▸ **What is expected**
Please say how many lines in the records below contain the word "desc". Give only the number.

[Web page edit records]
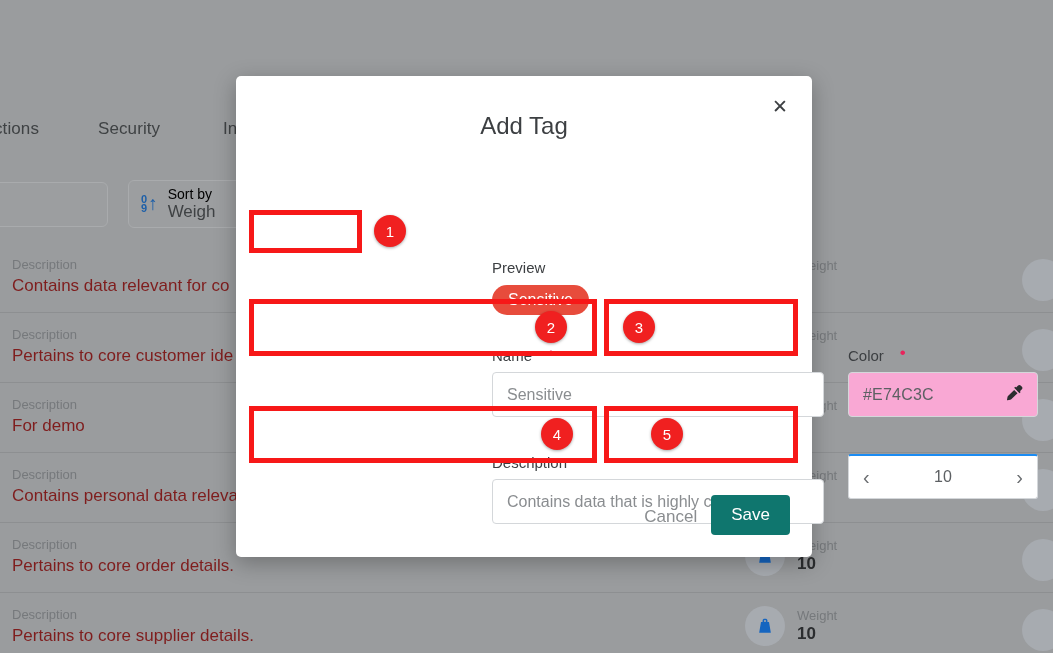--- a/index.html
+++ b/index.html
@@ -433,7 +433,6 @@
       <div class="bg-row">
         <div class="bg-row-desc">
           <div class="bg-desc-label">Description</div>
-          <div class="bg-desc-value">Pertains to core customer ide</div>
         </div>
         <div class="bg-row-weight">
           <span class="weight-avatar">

▸ **Completed exercise**
3